I know it won't "solve" the problem, that's why I said it was a circumvention.

Frankly since I'd guess that the vast majority of C41's (or C31's for that matter) would be either HDMI or analog outputs it might be a long time before a fix for a HDMI->DVI issue is resolved just because there's more important priorities to be done first.

If your Sony rear projection set is CRT based would running component video outputs to the TV vs. HDMI->DVI make much if any difference in the picture quality? Just saying the CRT is analog anyway so it's going to get converted to an analog signal at some point anyway, IIRC.


----------



## azstang12 (Jun 6, 2013)

RAD said:


> I know it won't "solve" the problem, that's why I said it was a circumvention.
> 
> Frankly since I'd guess that the vast majority of C41's (or C31's for that matter) would be either HDMI or analog outputs it might be a long time before a fix for a HDMI->DVI issue is resolved just because there's more important priorities to be done first.
> 
> If your Sony rear projection set is CRT based would running component video outputs to the TV vs.
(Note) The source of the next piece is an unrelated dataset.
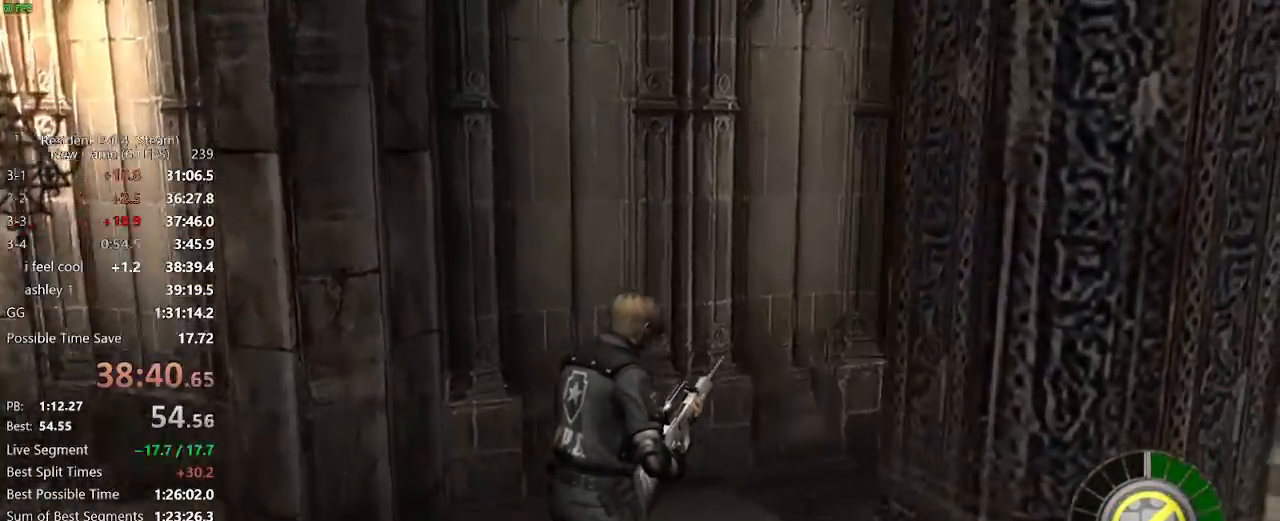
{"keys": ["d", "w"], "mouse": [], "events": [[300, "d", "up"], [483, "d", "down"]]}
HDMI->DVI make much if any difference in the picture quality? Just saying the CRT is analog anyway so it's going to get converted to an analog signal at some point anyway, IIRC.


You're right the PQ would be perfectly fine with component and not be any different than using the DVI. I have other devices utilizing the component inputs on the TV so it would take a bit of reworking the equipment. You are correct about the signal being converted to analog anyways.

I don't know if it truly is a HDMI to DVI issue since if you look in the sticky at the top regarding the C31 there are some posts with people have similar issues with just HDMI. I guess I'll know more information when I try the HR44 on it with the same setup. I'd be willing to bet it works perfectly fine with the HR44.


----------



## jimmie57 (Jun 26, 2010)

I have a newer TV and I run it with Component cables. I have had HDMI on it and can not see any difference.
Some of the older TVs with the DVI will not do 1080i or 720p on anything other than the DVI connection and others will.
Some of the older sets will not do 720p at all and need to be set to 1080i output only on the DTV receiver.
I would look in the manual and see what it says.
If you know the Brand and Model number I will check it out to see what it says if you would like for me to.
I am retired and just watch the TV and click around on the web anyway.


----------



## azstang12 (Jun 6, 2013)

jimmie57 said:


> I have a newer TV and I run it with Component cables. I have had HDMI on it and can not see any difference.
> Some of the older TVs with the DVI will not do 1080i or 720p on anything other than the DVI connection and others will.
> Some of the older sets will not do 720p at all and need to be set to 1080i output only on the DTV receiver.
> I would look in the manual and see what it says.
> ...


Thanks Jimmie! Actually I do know my TV does support both 1080i and 720p over both DVI and component. I have other devices hooked up via component and they display fine in 1080i. I also have had multiple Directv receivers hooked up to the TV via the HDMI to DVI and this is the only one that has given me this type of issue. The H21 I had prior to the C41 worked perfectly fine. I'm going to try the HR44 on it when I get home and see what that does. I'm also going to try to force a software update to the C41 because I'm wondering if it's software related. My caveat with using component isn't the picture quality it's more about the other devices I have connected to the TV, also it worked perfectly fine with the H21 so I would expect a newer device to work fine as well.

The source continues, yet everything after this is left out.